Task to complete: Exclude the pictures. Transcribe, exactly as written, the lines from the one with "2007-07-01: 16 -> 35" through the end of the entries below.

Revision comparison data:
Segment Open
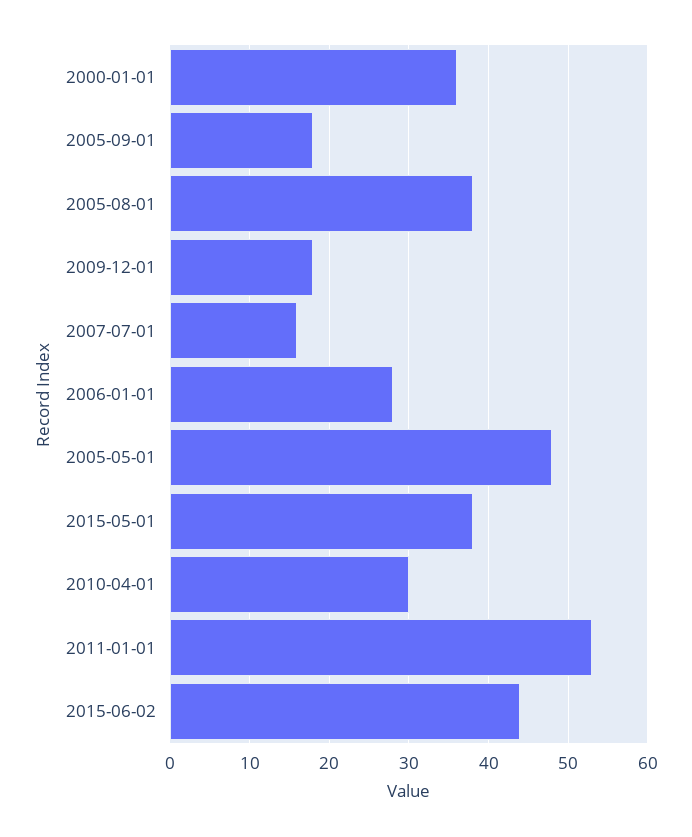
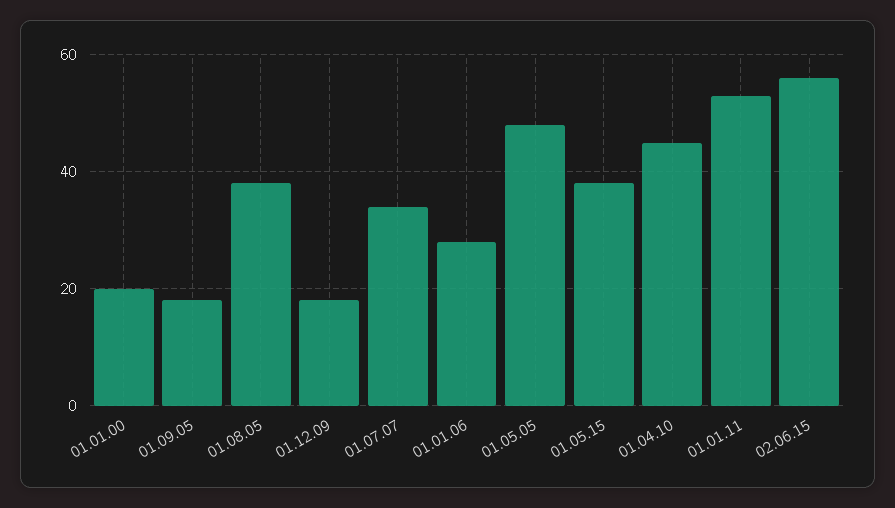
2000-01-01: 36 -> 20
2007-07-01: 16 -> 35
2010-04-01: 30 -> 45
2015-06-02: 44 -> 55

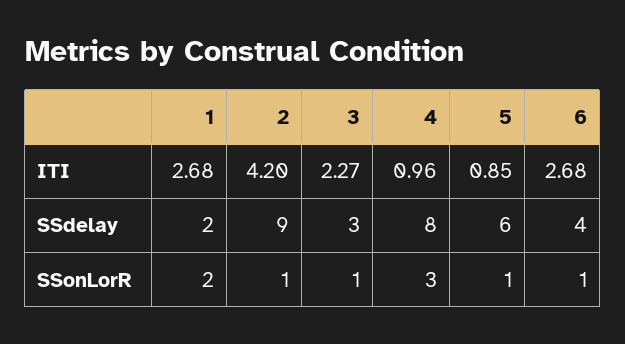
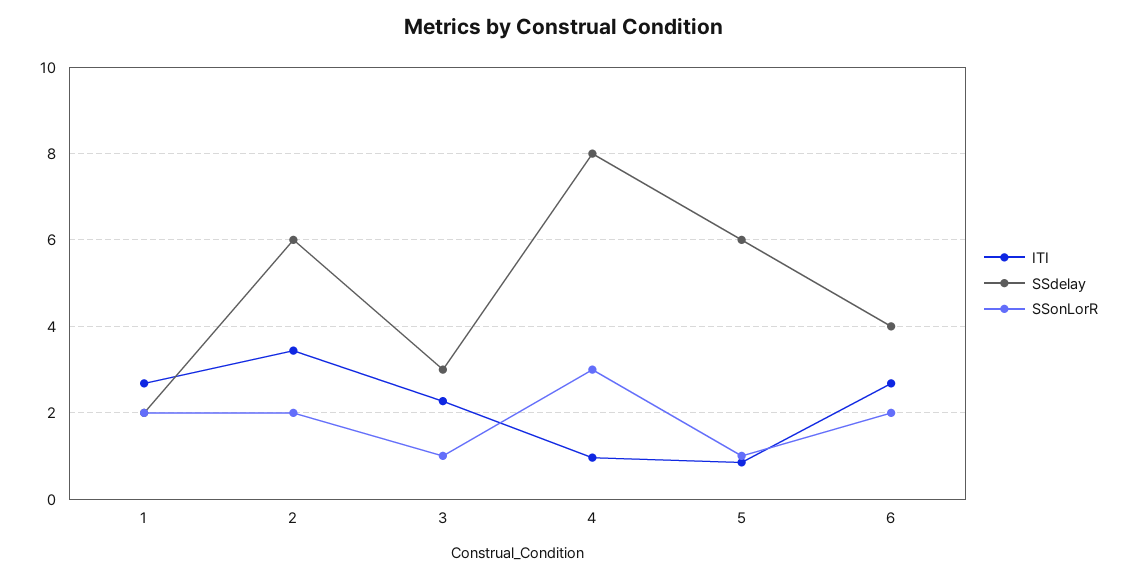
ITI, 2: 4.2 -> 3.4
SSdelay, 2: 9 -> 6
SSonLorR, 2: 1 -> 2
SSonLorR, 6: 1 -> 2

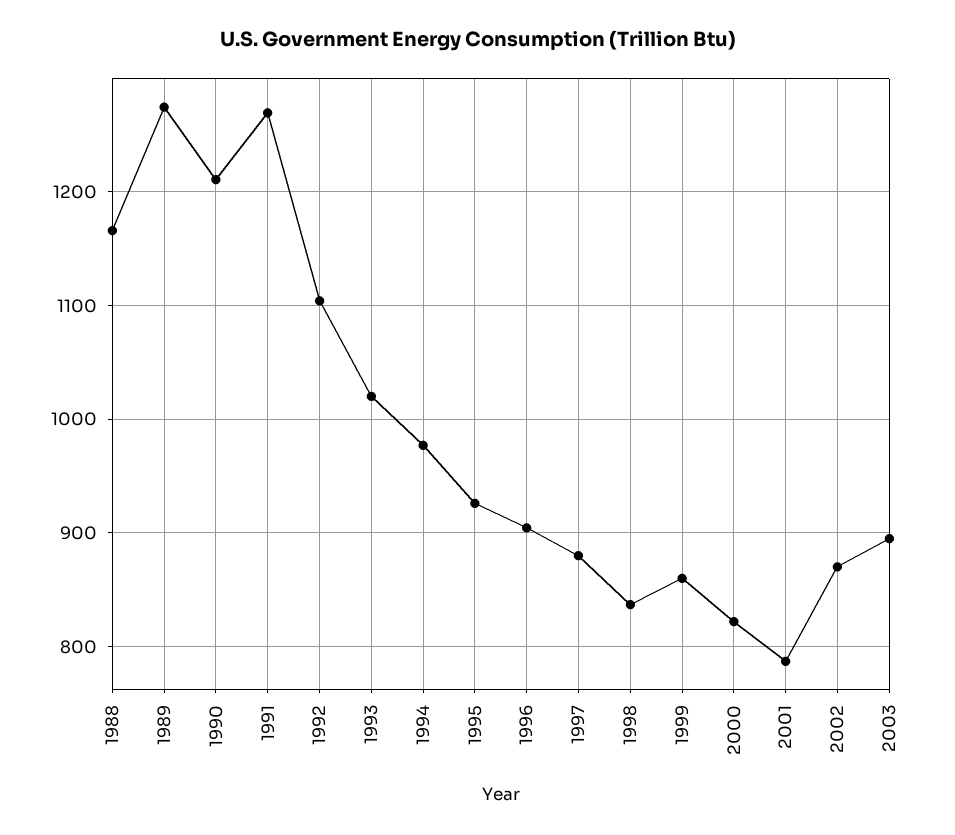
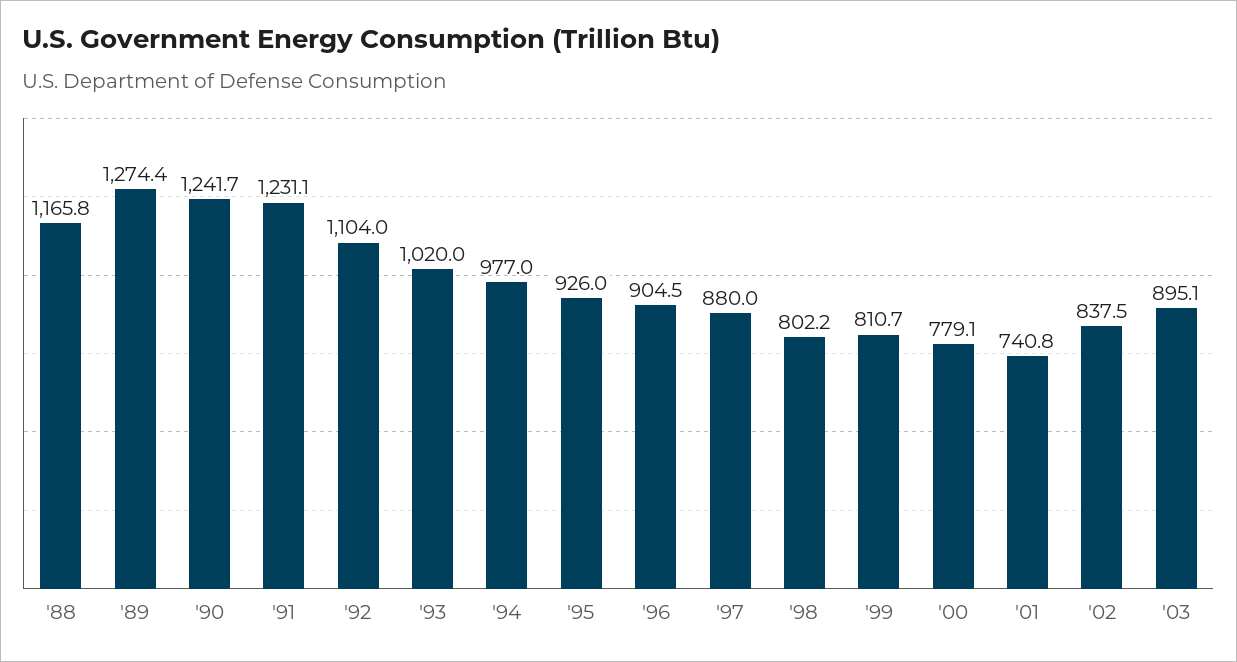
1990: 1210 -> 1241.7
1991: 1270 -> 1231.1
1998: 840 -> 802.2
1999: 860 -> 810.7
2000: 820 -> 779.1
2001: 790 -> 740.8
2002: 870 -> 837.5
Segment Closed
Expected output:
2007-07-01: 16 -> 35
2010-04-01: 30 -> 45
2015-06-02: 44 -> 55

ITI, 2: 4.2 -> 3.4
SSdelay, 2: 9 -> 6
SSonLorR, 2: 1 -> 2
SSonLorR, 6: 1 -> 2

1990: 1210 -> 1241.7
1991: 1270 -> 1231.1
1998: 840 -> 802.2
1999: 860 -> 810.7
2000: 820 -> 779.1
2001: 790 -> 740.8
2002: 870 -> 837.5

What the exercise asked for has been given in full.